All das muss genau dokumentiert werden. AKU will neue Märkte erschließen und seine Becher auch in Kinos anbieten. Um hierfür auditiert zu werden, muss das Unternehmen allerdings strenge Vorgaben einhalten: „Wir erfüllen da zum Beispiel Geheimhaltungsauflagen“, erzählt der AKU-Chef. Das kostet zwar Zeit und Arbeit – aber am Ende hilft es auch der Umwelt.

AKU GmbH & Co. KG – die Fakten

Mehrweg made in Aerzen: Der niedersächsische Familienbetrieb AKU wurde 1991 als M & S Kunststoffe und Recycling GmbH gegründet.
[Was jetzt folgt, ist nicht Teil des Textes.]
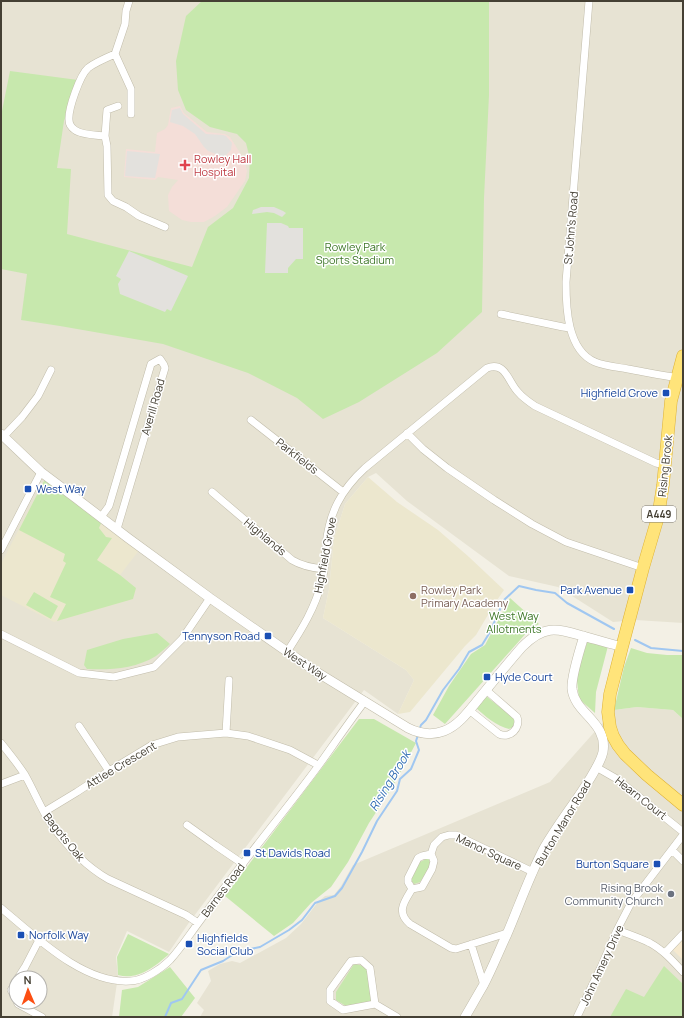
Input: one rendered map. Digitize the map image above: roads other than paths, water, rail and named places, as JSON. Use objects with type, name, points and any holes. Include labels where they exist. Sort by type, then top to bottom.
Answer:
[{"type":"highway","name":"A449","points":[[680,378],[683,356]]},
{"type":"highway","name":"Rising Brook","points":[[680,378],[672,401],[658,517],[622,647],[609,704],[609,719],[613,736],[618,745],[629,758],[683,805]]},
{"type":"street","points":[[129,1],[126,11],[125,24],[115,54],[131,89],[131,114]]},
{"type":"street","name":"St John's Road","points":[[589,1],[566,282],[570,328],[579,347],[595,362],[615,367],[680,378]]},
{"type":"street","points":[[105,136],[80,133],[76,131],[69,122],[69,114],[80,80],[88,68],[115,54]]},
{"type":"street","points":[[118,106],[107,110],[105,136],[107,146],[108,195],[113,201],[126,207],[139,216],[165,227]]},
{"type":"street","points":[[502,314],[570,328]]},
{"type":"street","name":"Averill Road","points":[[102,517],[109,506],[151,364],[160,359],[165,368],[117,529]]},
{"type":"street","name":"Highfield Grove","points":[[287,652],[312,610],[322,582],[329,524],[334,509],[343,492],[364,468],[487,368],[494,366],[502,369],[518,393],[535,406],[656,463],[665,465]]},
{"type":"street","points":[[2,435],[22,417],[38,396],[51,370]]},
{"type":"street","name":"Parkfields","points":[[251,420],[343,492]]},
{"type":"street","points":[[407,433],[423,449],[452,472],[532,524],[566,542],[643,568]]},
{"type":"street","name":"West Way","points":[[2,435],[40,472],[210,598],[315,671],[414,731],[424,734],[437,733],[449,729],[459,722],[522,647],[530,639],[547,630],[565,631],[622,647]]},
{"type":"street","points":[[2,546],[40,472]]},
{"type":"street","name":"Highlands","points":[[212,492],[292,560],[306,567],[324,569]]},
{"type":"street","points":[[1,634],[79,673],[114,677],[154,667],[182,639],[210,598]]},
{"type":"street","name":"Burton Manor Road","points":[[465,1017],[484,985],[544,850],[586,785],[603,753],[603,743],[598,727],[578,703],[572,690],[572,680],[584,636]]},
{"type":"street","points":[[226,733],[229,680]]},
{"type":"street","points":[[469,710],[498,734],[503,736],[514,732],[518,726],[517,716],[486,690]]},
{"type":"street","name":"Barnes Road","points":[[1,908],[39,940],[69,962],[99,976],[129,982],[146,976],[159,969],[170,960],[189,936],[365,701]]},
{"type":"street","points":[[80,726],[109,771]]},
{"type":"street","name":"Attlee Crescent","points":[[44,812],[152,745],[178,737],[226,733],[248,736],[290,750],[318,765]]},
{"type":"street","name":"Bagots Oak","points":[[1,743],[25,775],[51,824],[81,859],[97,873],[186,915],[198,923]]},
{"type":"street","name":"Hearn Court","points":[[596,767],[617,779],[683,834]]},
{"type":"street","points":[[1,784],[25,775]]},
{"type":"street","points":[[187,824],[243,864]]},
{"type":"street","name":"John Amery Drive","points":[[577,1017],[631,903],[683,834]]},
{"type":"street","name":"Manor Square","points":[[471,944],[451,948],[405,920],[403,904],[412,889],[422,887],[432,869],[434,861],[431,854],[434,844],[442,837],[456,835],[533,872]]},
{"type":"street","points":[[672,850],[683,861]]},
{"type":"street","name":"Manor Square","points":[[412,889],[408,882],[408,878],[418,858],[431,854]]},
{"type":"street","points":[[618,930],[649,943],[665,953],[683,972]]},
{"type":"street","points":[[484,985],[471,944],[507,933]]},
{"type":"street","points":[[665,953],[683,934]]},
{"type":"street","points":[[23,970],[39,940]]},
{"type":"street","points":[[375,1004],[370,968],[361,960],[351,961],[330,990],[330,1001],[343,1010],[375,1004],[397,1017]]},
{"type":"street","points":[[29,1010],[42,1017]]},
{"type":"waterway","name":"Rising Brook","points":[[419,730],[443,690],[459,669],[469,652],[482,645],[490,632],[504,600],[519,586],[555,593],[567,603],[614,629]]},
{"type":"waterway","name":"Rising Brook","points":[[635,640],[651,648],[683,651]]},
{"type":"waterway","name":"Rising Brook","points":[[165,1017],[171,1003],[182,999],[201,970],[223,961],[237,952],[260,947],[289,930],[302,920],[315,903],[335,896],[342,888],[377,821],[397,791],[400,779],[411,769],[419,750],[416,741],[418,735]]},
{"type":"place","name":"Rowley Hall Hospital","points":[[185,165]]},
{"type":"place","name":"Highfield Grove","points":[[666,393]]},
{"type":"place","name":"West Way","points":[[28,489]]},
{"type":"place","name":"Park Avenue","points":[[630,590]]},
{"type":"place","name":"Rowley Park Primary Academy","points":[[413,596]]},
{"type":"place","name":"Tennyson Road","points":[[268,636]]},
{"type":"place","name":"Hyde Court","points":[[487,677]]},
{"type":"place","name":"St Davids Road","points":[[247,853]]},
{"type":"place","name":"Burton Square","points":[[657,864]]},
{"type":"place","name":"Rising Brook Community Church","points":[[671,894]]},
{"type":"place","name":"Norfolk Way","points":[[21,935]]},
{"type":"place","name":"Highfields Social Club","points":[[189,944]]},
{"type":"park label","name":"Rowley Park Sports Stadium","points":[[355,253]]},
{"type":"park label","name":"West Way Allotments","points":[[514,622]]}]
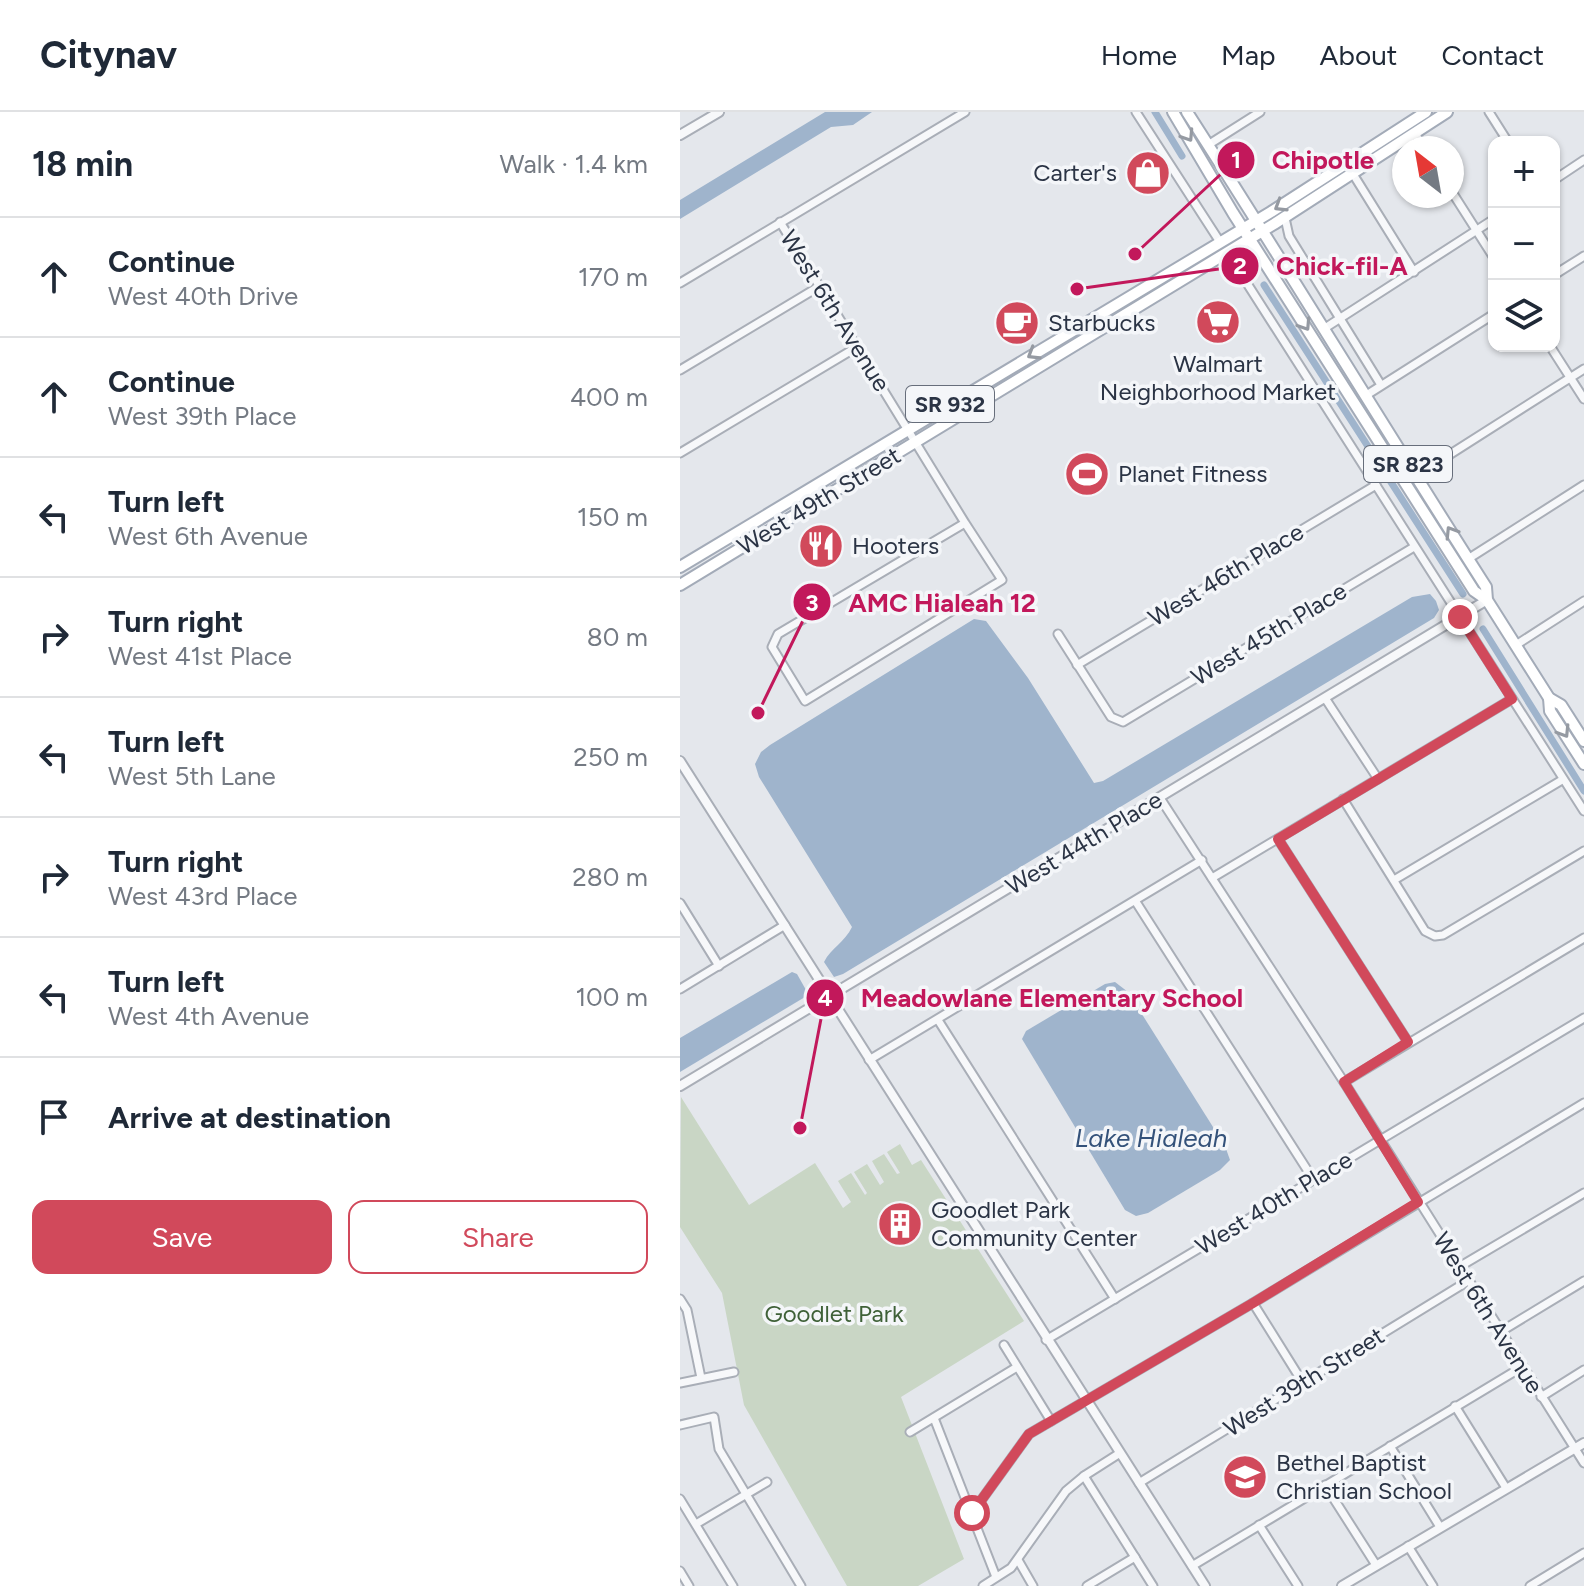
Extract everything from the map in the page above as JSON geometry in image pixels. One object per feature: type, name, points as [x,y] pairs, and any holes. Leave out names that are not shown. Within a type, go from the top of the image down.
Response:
[{"type":"main road","name":"SR 823","points":[[1173,112],[1475,594],[1487,600]]},
{"type":"main road","name":"SR 823","points":[[1187,112],[1486,587],[1487,600],[1549,698],[1550,711],[1584,764]]},
{"type":"main road","name":"West 49th Street","points":[[1410,136],[1447,112]]},
{"type":"main road","name":"West 49th Street","points":[[680,567],[1257,220],[1419,114]]},
{"type":"main road","points":[[1406,136],[1416,124],[1419,114],[1437,119]]},
{"type":"main road","name":"West 49th Street","points":[[680,585],[1264,231],[1392,147]]},
{"type":"main road","points":[[1345,389],[1365,396]]},
{"type":"main road","points":[[1397,470],[1405,476],[1416,476]]},
{"type":"main road","points":[[764,534],[765,521],[792,500]]},
{"type":"main road","points":[[728,556],[751,536],[756,521]]},
{"type":"main road","name":"SR 823","points":[[1549,698],[1579,722],[1584,741]]},
{"type":"street","points":[[680,135],[719,112]]},
{"type":"street","points":[[680,283],[965,112]]},
{"type":"street","points":[[1136,112],[1220,242]]},
{"type":"street","points":[[1208,145],[1260,112]]},
{"type":"street","points":[[1489,112],[1504,136]]},
{"type":"street","points":[[1560,176],[1584,160]]},
{"type":"street","points":[[1353,174],[1414,272]]},
{"type":"street","points":[[1462,208],[1488,248]]},
{"type":"street","points":[[1285,218],[1289,236],[1381,385]]},
{"type":"street","name":"West 6th Avenue","points":[[780,222],[1002,580],[805,701],[772,647],[778,634],[965,523]]},
{"type":"street","points":[[1325,328],[1488,223]]},
{"type":"street","points":[[1227,252],[1584,811]]},
{"type":"street","points":[[1560,271],[1584,256]]},
{"type":"street","points":[[680,370],[820,286]]},
{"type":"street","points":[[1365,396],[1488,318]]},
{"type":"street","points":[[680,453],[857,347]]},
{"type":"street","points":[[1554,352],[1584,399]]},
{"type":"street","points":[[1416,476],[1584,369]]},
{"type":"street","name":"West 46th Place","points":[[1077,665],[1376,485]]},
{"type":"street","points":[[1468,559],[1584,485]]},
{"type":"street","name":"West 45th Place","points":[[1077,665],[1111,717],[1123,722],[1414,547]]},
{"type":"street","name":"West 44th Place","points":[[680,1086],[1487,600]]},
{"type":"street","points":[[1516,645],[1584,601]]},
{"type":"street","points":[[1058,634],[1077,665]]},
{"type":"street","points":[[1325,698],[1378,779]]},
{"type":"street","points":[[1212,878],[1512,699]]},
{"type":"street","points":[[680,761],[1205,1586]]},
{"type":"street","points":[[1394,880],[1562,780]]},
{"type":"street","name":"West 6th Avenue","points":[[1160,798],[1344,1082],[1584,1463]]},
{"type":"street","points":[[1343,799],[1425,931],[1435,936],[1443,935],[1584,851]]},
{"type":"street","points":[[1278,839],[1408,1042]]},
{"type":"street","points":[[869,1060],[1202,860]]},
{"type":"street","points":[[1136,902],[1313,1179]]},
{"type":"street","points":[[680,903],[719,966]]},
{"type":"street","points":[[680,989],[785,925]]},
{"type":"street","points":[[1344,1082],[1584,938]]},
{"type":"street","name":"West 40th Place","points":[[1046,1340],[1584,1018]]},
{"type":"street","points":[[938,1020],[1115,1299]]},
{"type":"street","points":[[972,1513],[1029,1434],[1584,1103]]},
{"type":"street","points":[[1459,1267],[1584,1193]]},
{"type":"street","name":"West 39th Street","points":[[1139,1483],[1468,1281]]},
{"type":"street","points":[[1500,1332],[1584,1281]]},
{"type":"street","points":[[680,1299],[701,1378]]},
{"type":"street","points":[[1253,1303],[1303,1383]]},
{"type":"street","points":[[1004,1345],[1051,1421]]},
{"type":"street","points":[[910,1432],[1017,1367]]},
{"type":"street","points":[[1192,1566],[1522,1367]]},
{"type":"street","points":[[1541,1397],[1584,1370]]},
{"type":"street","points":[[680,1383],[734,1372]]},
{"type":"street","points":[[1455,1406],[1506,1488]]},
{"type":"street","points":[[680,1425],[714,1417],[719,1449],[801,1586]]},
{"type":"street","points":[[934,1418],[996,1577]]},
{"type":"street","points":[[1342,1586],[1584,1443]]},
{"type":"street","points":[[1390,1446],[1440,1527]]},
{"type":"street","points":[[983,1586],[1018,1560],[1066,1491],[1120,1453]]},
{"type":"street","points":[[1084,1476],[1153,1586]]},
{"type":"street","points":[[696,1524],[767,1482]]},
{"type":"street","points":[[1325,1485],[1376,1565]]},
{"type":"street","points":[[680,1499],[733,1586]]},
{"type":"street","points":[[1259,1525],[1298,1586]]},
{"type":"street","points":[[1408,1546],[1433,1586]]},
{"type":"street","points":[[1530,1586],[1584,1553]]},
{"type":"street","points":[[1087,1586],[1135,1557]]},
{"type":"street","points":[[1018,1560],[1033,1586]]},
{"type":"street","points":[[681,1574],[689,1586]]},
{"type":"green space","name":"Goodlet Park","points":[[681,1097],[749,1205],[815,1163],[843,1208],[851,1202],[838,1181],[851,1173],[865,1195],[867,1193],[854,1172],[867,1164],[880,1185],[884,1182],[872,1161],[884,1154],[897,1174],[900,1173],[887,1152],[900,1144],[912,1165],[921,1160],[1024,1321],[901,1397],[964,1559],[918,1586],[847,1586],[744,1405],[722,1293],[680,1227]]},
{"type":"water","points":[[825,112],[872,112],[853,125],[831,127],[680,219],[680,200]]},
{"type":"water","points":[[1430,594],[1439,610],[1434,618],[843,974],[834,977],[824,962],[852,927],[759,777],[755,764],[761,752],[770,745],[974,619],[986,621],[1028,678],[1094,783],[1103,781],[1412,597]]},
{"type":"water","points":[[792,972],[797,974],[806,990],[805,997],[680,1072],[680,1038]]},
{"type":"water","name":"Lake Hialeah","points":[[1115,982],[1128,992],[1225,1146],[1230,1160],[1220,1170],[1148,1213],[1136,1216],[1125,1210],[1022,1039],[1026,1031],[1105,984]]},
{"type":"waterway","points":[[1155,112],[1182,156]]},
{"type":"waterway","points":[[1264,285],[1463,594]]},
{"type":"waterway","points":[[1483,629],[1584,791]]},
{"type":"place","name":"Carter's","points":[[1148,173]]},
{"type":"place","name":"Chipotle","points":[[1135,254]]},
{"type":"place","name":"Chick-fil-A","points":[[1077,289]]},
{"type":"place","name":"Walmart Neighborhood Market","points":[[1218,322]]},
{"type":"place","name":"Starbucks","points":[[1017,323]]},
{"type":"place","name":"Planet Fitness","points":[[1087,474]]},
{"type":"place","name":"Hooters","points":[[821,546]]},
{"type":"place","name":"AMC Hialeah 12","points":[[758,713]]},
{"type":"place","name":"Meadowlane Elementary School","points":[[800,1128]]},
{"type":"place","name":"Goodlet Park Community Center","points":[[900,1224]]},
{"type":"place","name":"Bethel Baptist Christian School","points":[[1245,1477]]},
{"type":"route","points":[[972,1513],[1029,1434],[1418,1202],[1344,1082],[1408,1042],[1278,839],[1512,699],[1460,617]]}]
Geführt werden die Firma und die 31 Mitarbeitenden seit Anfang 2022 von Mutter Karin und Sohn Leo Meyer. Das Unternehmen produziert und verleiht Mehrweggeschirr aus Kunststoff und beliefert damit Veranstaltungen wie Jahrmärkte oder Konzerte. Weitere Standbeine des Betriebs sind der Werkzeugbau sowie technische Kunststoffteile für die Automobilindustrie.